BeyondWeb: Lessons from Scaling Synthetic Data for Trillion-scale Pretraining
by
Mentzer, Kaleigh
,
Gaza, Bogdan
,
Deng, Alvin
in
Datasets
,
Large language models
,
Synthetic data
2025
Recent advances in large language model (LLM) pretraining have shown that simply scaling data quantity eventually leads to diminishing returns, hitting a data wall. In response, the use of synthetic data for pretraining has emerged as a promising paradigm for pushing the frontier of performance. Despite this, the factors affecting synthetic data quality remain poorly understood. In this work, we introduce BeyondWeb, a synthetic data generation framework that produces high-quality synthetic data for pretraining. BeyondWeb significantly extends the capabilities of traditional web-scale datasets, outperforming state-of-the-art synthetic pretraining datasets such as Cosmopedia and Nemotron-CC's high-quality synthetic subset (Nemotron-Synth) by up to 5.1 percentage points (pp) and 2.6pp, respectively, when averaged across a suite of 14 benchmark evaluations. It delivers up to 7.7x faster training than open web data and 2.7x faster than Nemotron-Synth.

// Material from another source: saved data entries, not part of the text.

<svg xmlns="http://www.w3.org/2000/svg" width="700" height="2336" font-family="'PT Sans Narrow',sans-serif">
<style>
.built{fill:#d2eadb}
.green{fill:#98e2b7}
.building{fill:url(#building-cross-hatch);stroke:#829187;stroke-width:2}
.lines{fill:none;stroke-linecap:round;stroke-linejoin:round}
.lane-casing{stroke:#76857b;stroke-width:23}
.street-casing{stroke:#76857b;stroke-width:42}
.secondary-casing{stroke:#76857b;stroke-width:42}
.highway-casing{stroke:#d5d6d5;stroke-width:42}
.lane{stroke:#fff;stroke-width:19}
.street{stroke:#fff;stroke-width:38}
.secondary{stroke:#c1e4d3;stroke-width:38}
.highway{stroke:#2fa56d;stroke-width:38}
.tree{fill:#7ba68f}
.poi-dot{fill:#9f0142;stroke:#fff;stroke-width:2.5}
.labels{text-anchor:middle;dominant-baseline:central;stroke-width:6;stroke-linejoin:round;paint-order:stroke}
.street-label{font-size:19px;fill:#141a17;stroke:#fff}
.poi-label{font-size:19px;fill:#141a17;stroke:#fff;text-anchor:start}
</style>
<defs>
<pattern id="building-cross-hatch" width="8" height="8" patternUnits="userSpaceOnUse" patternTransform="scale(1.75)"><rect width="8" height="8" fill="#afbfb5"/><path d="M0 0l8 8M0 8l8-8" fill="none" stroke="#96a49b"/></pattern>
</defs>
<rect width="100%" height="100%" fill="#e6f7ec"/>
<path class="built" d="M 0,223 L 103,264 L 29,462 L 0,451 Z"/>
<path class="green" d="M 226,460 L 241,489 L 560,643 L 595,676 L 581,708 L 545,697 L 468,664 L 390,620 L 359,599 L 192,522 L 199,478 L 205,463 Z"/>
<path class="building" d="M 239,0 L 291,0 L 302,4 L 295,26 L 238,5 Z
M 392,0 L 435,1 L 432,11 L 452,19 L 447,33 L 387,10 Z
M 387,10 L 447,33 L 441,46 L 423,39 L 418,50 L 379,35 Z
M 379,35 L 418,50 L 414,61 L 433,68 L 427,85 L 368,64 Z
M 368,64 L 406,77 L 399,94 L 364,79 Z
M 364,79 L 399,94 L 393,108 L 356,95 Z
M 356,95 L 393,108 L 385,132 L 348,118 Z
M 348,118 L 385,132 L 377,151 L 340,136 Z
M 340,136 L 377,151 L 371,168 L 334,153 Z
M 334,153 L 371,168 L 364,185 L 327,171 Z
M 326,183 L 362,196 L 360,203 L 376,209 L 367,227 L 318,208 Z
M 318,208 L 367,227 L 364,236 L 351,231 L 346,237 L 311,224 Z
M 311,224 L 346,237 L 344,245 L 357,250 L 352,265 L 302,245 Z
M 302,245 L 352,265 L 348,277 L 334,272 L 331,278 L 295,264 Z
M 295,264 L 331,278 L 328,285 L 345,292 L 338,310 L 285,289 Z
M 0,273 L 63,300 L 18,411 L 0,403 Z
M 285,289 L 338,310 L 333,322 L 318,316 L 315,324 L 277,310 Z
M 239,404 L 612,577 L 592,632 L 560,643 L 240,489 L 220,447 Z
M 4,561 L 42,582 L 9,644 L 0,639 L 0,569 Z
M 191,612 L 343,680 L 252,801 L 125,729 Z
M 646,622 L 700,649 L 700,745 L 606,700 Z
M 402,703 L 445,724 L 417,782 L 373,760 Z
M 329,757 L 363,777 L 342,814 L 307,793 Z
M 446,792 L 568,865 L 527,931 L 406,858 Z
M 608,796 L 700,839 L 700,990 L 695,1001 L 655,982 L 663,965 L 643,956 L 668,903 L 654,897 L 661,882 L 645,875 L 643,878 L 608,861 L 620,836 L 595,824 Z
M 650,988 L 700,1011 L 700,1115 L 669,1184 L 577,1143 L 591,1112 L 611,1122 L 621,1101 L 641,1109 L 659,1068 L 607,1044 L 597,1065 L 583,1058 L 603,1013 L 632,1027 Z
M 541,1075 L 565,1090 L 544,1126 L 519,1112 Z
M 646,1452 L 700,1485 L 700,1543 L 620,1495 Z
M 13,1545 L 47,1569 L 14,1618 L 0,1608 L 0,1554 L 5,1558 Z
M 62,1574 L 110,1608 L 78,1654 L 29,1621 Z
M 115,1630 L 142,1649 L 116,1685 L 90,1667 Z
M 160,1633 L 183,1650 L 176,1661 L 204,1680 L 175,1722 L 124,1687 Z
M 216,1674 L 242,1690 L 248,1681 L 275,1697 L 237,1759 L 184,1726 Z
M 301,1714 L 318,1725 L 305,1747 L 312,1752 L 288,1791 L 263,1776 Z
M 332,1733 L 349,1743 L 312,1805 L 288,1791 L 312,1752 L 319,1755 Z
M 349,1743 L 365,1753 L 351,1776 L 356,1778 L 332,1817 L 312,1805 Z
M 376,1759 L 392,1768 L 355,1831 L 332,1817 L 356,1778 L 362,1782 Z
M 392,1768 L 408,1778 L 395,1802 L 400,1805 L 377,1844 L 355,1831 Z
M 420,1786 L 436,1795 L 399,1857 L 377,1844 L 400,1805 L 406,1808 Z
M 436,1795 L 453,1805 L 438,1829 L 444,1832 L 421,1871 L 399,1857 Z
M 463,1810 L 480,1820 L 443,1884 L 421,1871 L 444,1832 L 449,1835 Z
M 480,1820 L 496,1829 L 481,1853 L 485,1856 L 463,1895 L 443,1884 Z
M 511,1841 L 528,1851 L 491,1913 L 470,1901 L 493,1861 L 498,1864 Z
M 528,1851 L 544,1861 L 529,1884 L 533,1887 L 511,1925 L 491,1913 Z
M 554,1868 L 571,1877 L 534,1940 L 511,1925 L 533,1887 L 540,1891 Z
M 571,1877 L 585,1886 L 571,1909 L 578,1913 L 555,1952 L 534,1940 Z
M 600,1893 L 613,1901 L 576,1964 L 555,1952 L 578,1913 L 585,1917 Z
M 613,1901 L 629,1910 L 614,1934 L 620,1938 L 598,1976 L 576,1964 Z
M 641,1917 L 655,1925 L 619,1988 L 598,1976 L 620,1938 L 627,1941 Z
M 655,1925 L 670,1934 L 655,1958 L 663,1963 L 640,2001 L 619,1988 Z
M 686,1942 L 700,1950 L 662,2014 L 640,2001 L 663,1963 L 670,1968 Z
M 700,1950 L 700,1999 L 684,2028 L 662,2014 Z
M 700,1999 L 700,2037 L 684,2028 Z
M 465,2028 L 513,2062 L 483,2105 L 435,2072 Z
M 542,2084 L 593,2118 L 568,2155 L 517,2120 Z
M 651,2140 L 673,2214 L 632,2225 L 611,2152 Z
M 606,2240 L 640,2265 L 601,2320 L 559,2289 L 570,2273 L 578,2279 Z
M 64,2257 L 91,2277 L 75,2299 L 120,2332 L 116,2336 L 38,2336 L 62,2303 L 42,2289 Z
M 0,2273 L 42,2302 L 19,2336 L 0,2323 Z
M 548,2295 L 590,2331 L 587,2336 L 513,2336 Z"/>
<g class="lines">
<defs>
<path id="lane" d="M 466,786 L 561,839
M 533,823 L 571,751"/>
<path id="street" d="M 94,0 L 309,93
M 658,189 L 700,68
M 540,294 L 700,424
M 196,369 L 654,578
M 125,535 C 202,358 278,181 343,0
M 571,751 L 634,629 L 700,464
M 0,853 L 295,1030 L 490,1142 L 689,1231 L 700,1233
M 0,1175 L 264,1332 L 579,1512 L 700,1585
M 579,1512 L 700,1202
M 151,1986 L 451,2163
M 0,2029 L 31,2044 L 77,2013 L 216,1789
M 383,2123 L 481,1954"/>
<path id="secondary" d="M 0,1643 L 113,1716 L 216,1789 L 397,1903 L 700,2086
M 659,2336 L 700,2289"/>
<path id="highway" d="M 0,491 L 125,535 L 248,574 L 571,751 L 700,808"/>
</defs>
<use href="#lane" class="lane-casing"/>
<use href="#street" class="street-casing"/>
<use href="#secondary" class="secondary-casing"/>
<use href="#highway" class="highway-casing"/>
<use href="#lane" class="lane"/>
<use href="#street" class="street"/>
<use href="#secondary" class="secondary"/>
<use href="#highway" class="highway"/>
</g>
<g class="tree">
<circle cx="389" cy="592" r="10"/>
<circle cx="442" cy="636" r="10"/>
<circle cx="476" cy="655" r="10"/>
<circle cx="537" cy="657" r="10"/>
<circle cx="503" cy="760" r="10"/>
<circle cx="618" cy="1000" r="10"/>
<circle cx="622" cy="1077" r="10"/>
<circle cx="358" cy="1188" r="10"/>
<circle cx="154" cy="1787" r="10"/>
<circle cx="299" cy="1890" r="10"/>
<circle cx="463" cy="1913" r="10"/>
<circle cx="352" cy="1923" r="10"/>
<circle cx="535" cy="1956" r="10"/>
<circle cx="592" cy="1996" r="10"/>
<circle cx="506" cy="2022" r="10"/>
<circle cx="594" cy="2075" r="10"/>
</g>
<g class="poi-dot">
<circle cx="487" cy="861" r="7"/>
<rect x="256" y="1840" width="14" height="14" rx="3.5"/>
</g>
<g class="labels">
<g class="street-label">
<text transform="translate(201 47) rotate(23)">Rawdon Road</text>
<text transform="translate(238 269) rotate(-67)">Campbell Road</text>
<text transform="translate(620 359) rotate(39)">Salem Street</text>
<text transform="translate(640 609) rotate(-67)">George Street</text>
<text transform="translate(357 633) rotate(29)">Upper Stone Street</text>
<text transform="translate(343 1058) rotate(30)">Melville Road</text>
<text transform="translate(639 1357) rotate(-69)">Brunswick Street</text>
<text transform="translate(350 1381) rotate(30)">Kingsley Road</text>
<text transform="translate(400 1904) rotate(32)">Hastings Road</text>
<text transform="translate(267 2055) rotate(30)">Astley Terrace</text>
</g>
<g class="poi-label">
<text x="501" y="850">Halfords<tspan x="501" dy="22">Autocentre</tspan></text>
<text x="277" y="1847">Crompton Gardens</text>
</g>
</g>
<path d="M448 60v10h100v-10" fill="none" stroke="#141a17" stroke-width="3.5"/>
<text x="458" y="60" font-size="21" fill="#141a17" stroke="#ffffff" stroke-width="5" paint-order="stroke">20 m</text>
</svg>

Remarkably, a 3B model trained for 180B tokens on BeyondWeb outperforms an 8B model trained for the same token budget on Cosmopedia. We also present several insights from BeyondWeb on synthetic data for pretraining: what drives its benefits, which data to rephrase and how, and the impact of model size and family on data quality. Overall, our work shows that there's no silver bullet for generating high-quality synthetic pretraining data. The best outcomes require jointly optimizing many factors, a challenging task that requires rigorous science and practical expertise. Naive approaches can yield modest improvements, potentially at great cost, while well-executed methods can yield transformative improvements, as exemplified by BeyondWeb.